Healthcare AI Pipeline. From Research to Clinician Assist
Problem
A healthcare partner needed an AI-assisted workflow for a specific clinical task. Requirements: (1) inference in under 500 ms p99, (2) every prediction traceable to model version and input hash, (3) no PII in logs or telemetry, (4) clinician always in the loop, system suggests, human decides. We had to integrate with existing EHR-adjacent systems and pass security and compliance review.
Architecture
Data flows one way: EHR/API → our ingestion layer (de-identify where needed, hash for idempotency) → feature store → model serving → result + metadata stored and returned to the client app. All steps are logged with correlation IDs; no PHI leaves the boundary. Clinician UI shows the suggestion, confidence (when available), and the option to accept, reject, or edit.
Flow: EHR → Ingestion (de-id) → Features → Model → Audit DB; result and metadata to Clinician UI.
Tech stack
- Ingestion: Python service consuming HL7/FHIR messages; de-identification and hashing for idempotency; output to feature store and to audit (hashes only, no PHI).
- Model serving: ONNX Runtime for inference; model version pinned and logged with every request.
- Storage: PostgreSQL for audit (request ID, model version, input hash, output, timestamp); no PII. Feature store for derived inputs; retention per policy.
- Orchestration: Airflow for periodic retraining and evaluation; pipelines versioned in Git.
Tradeoffs
- Latency vs. explainability: We could have added explainability (e.g. feature importance) at the cost of extra compute and latency. We shipped with confidence scores and left full explainability for a later phase when we had latency headroom.
- Flexibility vs. compliance: We locked down the production path (no ad-hoc queries, no raw data export) to satisfy compliance. Analytics and research used a separate, approved pipeline with strict access control.
- Model freshness vs. stability: We chose scheduled retrains (e.g. monthly) with full validation rather than continuous deployment.
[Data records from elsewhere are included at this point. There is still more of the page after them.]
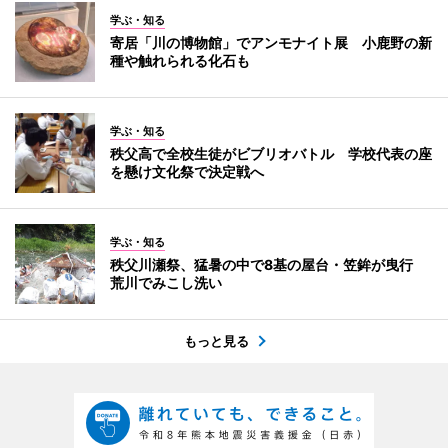
学ぶ・知る
寄居「川の博物館」でアンモナイト展 小鹿野の新
種や触れられる化石も
学ぶ・知る
秩父高で全校生徒がビブリオバトル 学校代表の座
を懸け文化祭で決定戦へ
学ぶ・知る
秩父川瀬祭、猛暑の中で8基の屋台・笠鉾が曳行
荒川でみこし洗い
もっと見る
That reduced risk of regressions and made audit trails clearer.
Metrics
- Inference: p99 latency < 500 ms; target met with ONNX and adequate hardware.
- Audit: 100% of predictions written to audit DB with model version and input hash.
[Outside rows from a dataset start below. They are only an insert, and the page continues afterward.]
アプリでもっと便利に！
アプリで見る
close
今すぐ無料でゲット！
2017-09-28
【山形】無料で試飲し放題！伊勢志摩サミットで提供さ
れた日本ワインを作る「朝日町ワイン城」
- Compliance: zero PII in application logs or telemetry; only hashes and IDs.
- Uptime: 99.95% over the measurement period; incidents were non-AI (e.g. DB failover).
Lessons
- Auditability from day one. Designing the audit log and correlation IDs into the first version avoided a painful retrofit and made compliance review straightforward.
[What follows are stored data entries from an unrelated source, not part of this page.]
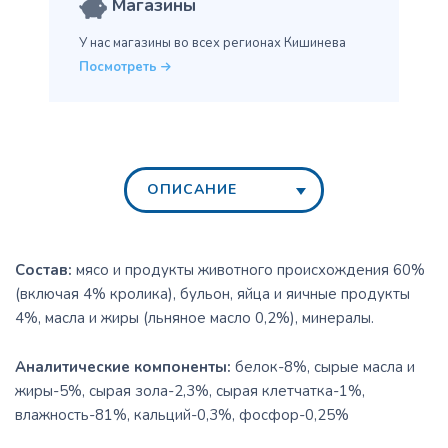
Магазины
У нас магазины во всех
регионах Кишинева
Посмотреть
ОПИСАНИЕ
Состав:
мясо и продукты животного происхождения 60%
(включая 4% кролика), бульон, яйца и яичные продукты
4%, масла и жиры (льняное масло 0,2%), минералы.
Аналитические компоненты:
белок-8%, сырые масла и
жиры-5%, сырая зола-2,3%, сырая клетчатка-1%,
влажность-81%, кальций-0,3%, фосфор-0,25%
- Clinician in the loop is a product constraint. The UI had to make it obvious that the AI suggests and the human decides; we avoided any flow that could auto-apply without confirmation.
- De-identify at the boundary. Keeping PHI out of our logs and telemetry required discipline at ingestion; once we had the pattern, it scaled to new data sources.
- Version everything. Model version, pipeline version, and config version in the audit trail made debugging and rollback tractable.